I give him a pointed look.
“Still giving me the silent treatment?”
When I was twelve years old, on the cusp of homelessness, of ruin, it was enough to know Liam would take care of me. I didn’t need details. Maybe I didn’t want details.
Now it feels scarier not to know, to go into the world misled.
Without a word I tuck my violin case beneath the risers near the house. It’s always strange to walk around carrying something worth a quarter of a million dollars. Some people say the violin is like a limb, but it’s more than that. It’s my heart. My soul.
And it’s sitting in a velvet-lined case on the grass. No one would dare steal from Liam North, and technically the instrument belongs to him. How vulnerable it makes me to have something vital to my existence belong to another human being.
A massive white tent covers endless platters of meat, pork belly sliders with homemade coleslaw and beef chuck-eye roast with a paprika herb rub. The bar serves blueberry mojitos with muddled mint leaves and fruit.
A little glass pot contains scoops of warm tri-colored mashed potatoes. I add chives and shredded cheese before carrying it with me, circling the edges of the party. This far away I can see Liam with a mug in his hand, surrounded by people. He’s holding court, I realize. Some of the guests are clients of the company. Even wealthy men, successful men, look to him. He grants his audiences rarely with a reserved nod.
He gives approval even more rarely.
Josh slides into the seat beside me, a beer in his hand. “Nice job on the music,” he says. “Half the bridesmaids started crying, I have a hell of a time hitting on a girl with mascara running down their cheeks.”
That makes me snort. “I wouldn’t think that would stop you.”
“Well, I’m not saying I’m going to stop.”
“If you want my advice, pick one this time.” There was an incident last year where he’d lured two women into his bed for a threesome. Except he had only mentioned it to one of the girls. The other one had not been pleased to realize she wasn’t the only one joining him.
“In my defense, I was falling down drunk.”
“How is that a defense?”
He grins, unrepentant. “She still called me for a date the next day.”
I can’t help but glance at Liam, where a woman touches his arm as she laughs, leaning close to give him a view down her dress. Will he invite her to his bedroom? There’s no question what her answer would be. Morosely I take a bite of the mashed potatoes, but even the buttery carbs can’t soothe the jagged edges of jealousy.
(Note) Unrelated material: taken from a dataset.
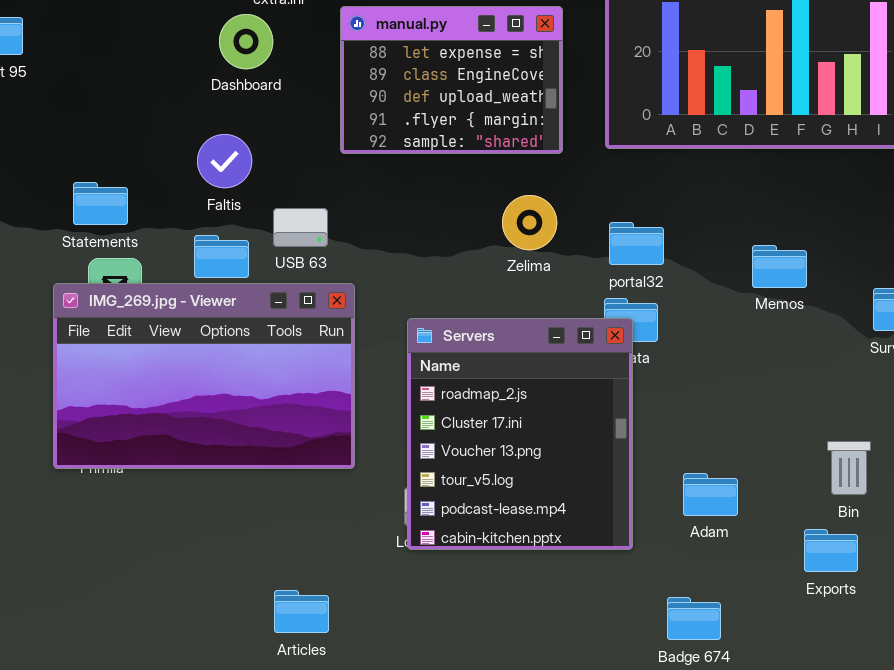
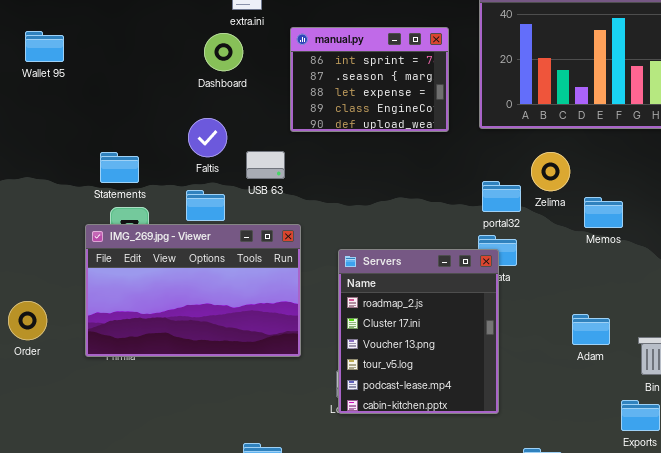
manual.py: [340,6,563,154] -> [290,27,449,132], scrolled up 2 rows
Zelima: [502,195,557,250] -> [531,152,570,191], moved
USB 63: [273,208,328,247] -> [246,151,285,179], moved
Adam: [683,473,738,516] -> [572,314,610,345], moved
“You have nothing to worry about here,” Josh says, his voice dry.
“I’m not worried.”
“He hasn’t slept with a woman in so long I’m pretty sure he’s forgotten how. Or maybe key parts of his anatomy have atrophied and fallen off. It’s not healthy.”
I give him a sideways glance. “How would you know?”
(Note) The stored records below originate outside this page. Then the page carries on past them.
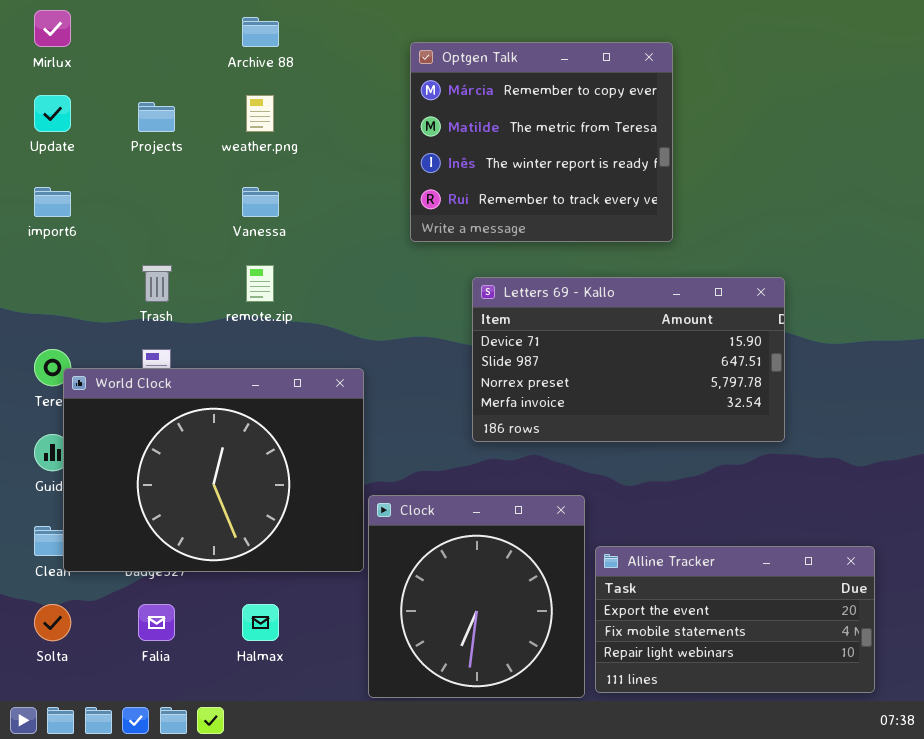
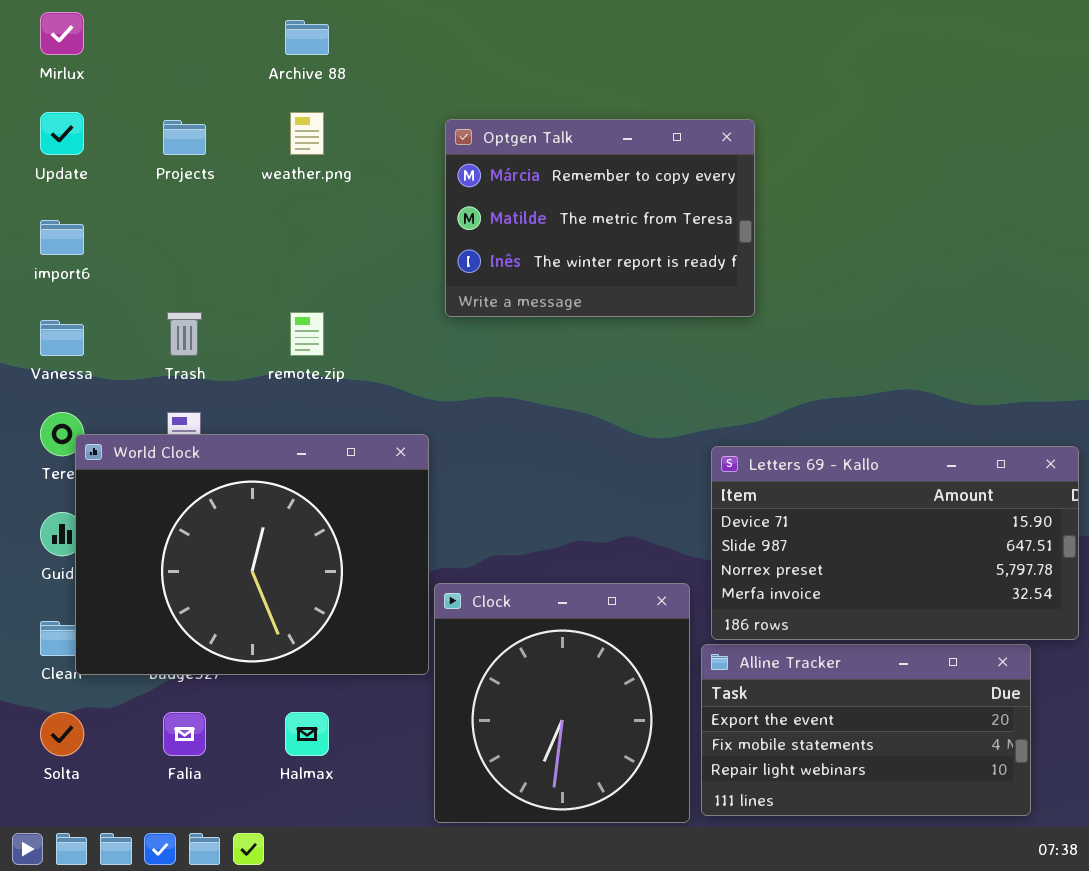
Optgen Talk: [410,42,673,242] -> [445,119,755,317], moved, resized
Vanessa: [242,187,279,217] -> [40,320,84,356], moved
Letters 69 - Kallo: [472,277,785,442] -> [711,446,1079,640], moved

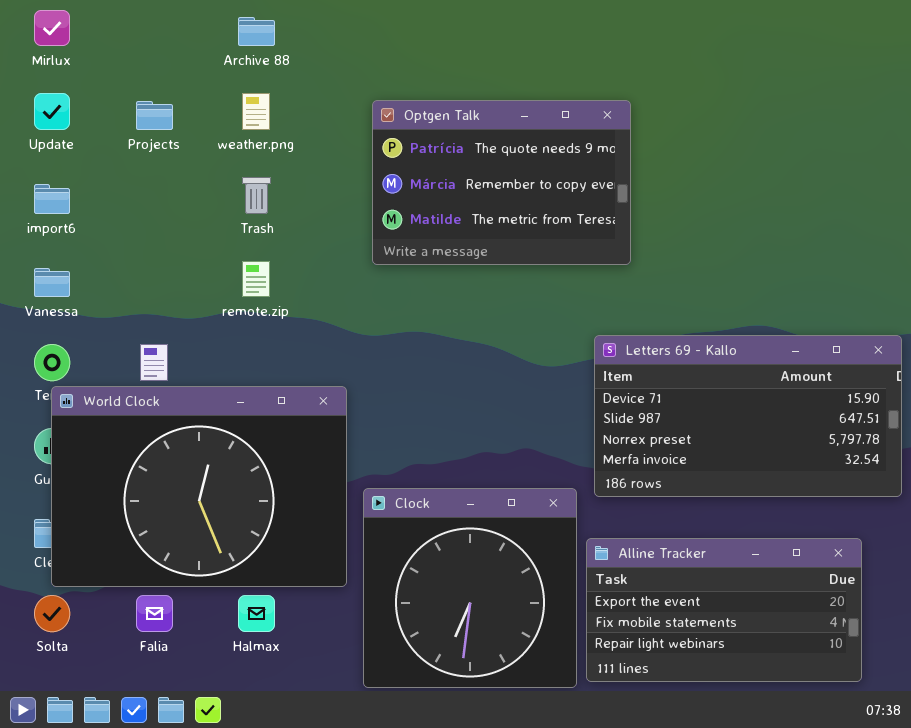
Optgen Talk: [445,119,755,317] -> [372,100,631,265], scrolled up 1 row
Trash: [167,312,202,356] -> [242,177,271,214], moved
World Clock: [75,434,429,675] -> [51,386,347,587], moved
Letters 69 - Kallo: [711,446,1079,640] -> [594,335,902,497], moved

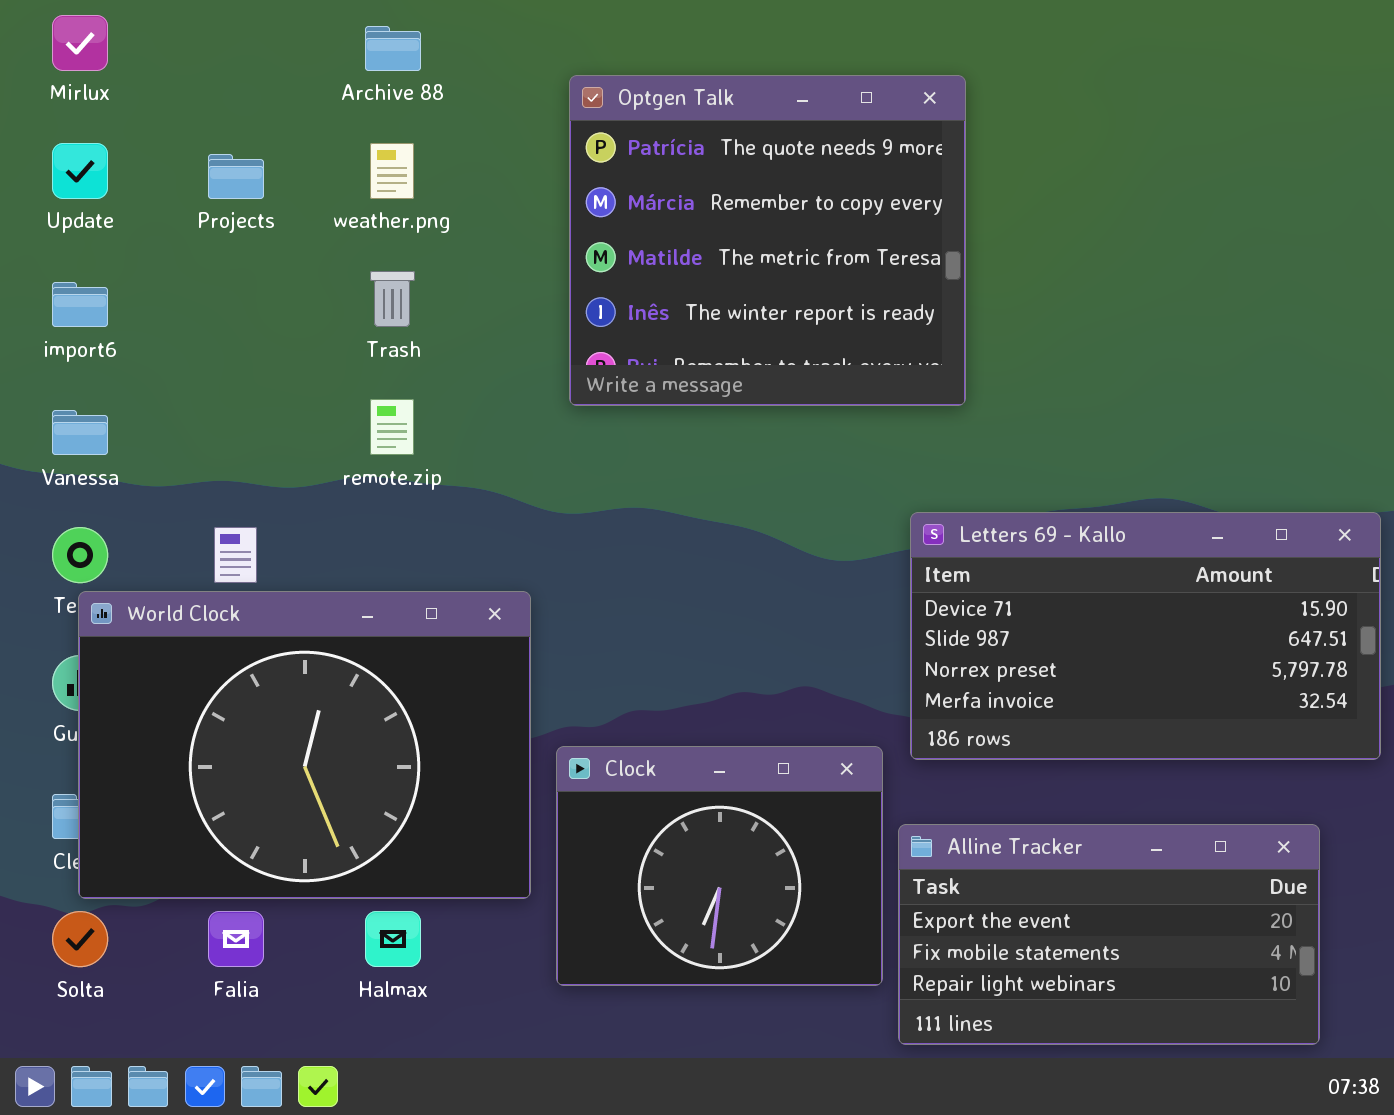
Optgen Talk: [372,100,631,265] -> [569,75,966,406], resized
Clock: [363,488,577,688] -> [556,746,883,986], resized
“Because no one who’s gotten laid would be that tense.”
He does look tense. His knuckles are white where he grips the coffee mug. And who drinks coffee at a wedding, anyway? Everyone around him laughs and dances and flirts. These men put their lives on the line every time they take a job. They work hard, and they party even harder. This reception will continue long into the night. It won’t stop when Hassan and his pretty new wife leave for Hawaii.
Liam looks like he’d rather be anywhere else.
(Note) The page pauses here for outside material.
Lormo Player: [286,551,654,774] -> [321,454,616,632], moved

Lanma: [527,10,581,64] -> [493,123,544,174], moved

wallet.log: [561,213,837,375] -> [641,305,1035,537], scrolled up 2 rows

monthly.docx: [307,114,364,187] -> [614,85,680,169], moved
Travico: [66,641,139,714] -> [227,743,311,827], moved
“Is it the Red Team?” I ask. Those kinds of things are top secret, but you hear bits and pieces when you spend hours outside the office every day.
“Maybe,” Josh says. “But I think more than that, it’s the wedding.”
“It’s beautiful.”
“So much happiness and love in the air,” Josh says in agreement.
It doesn’t take a rocket scientist to figure out that the brothers had a rough childhood. Even this violinist knows that much. Only the details are hazy. “So he doesn’t believe in happily ever after?”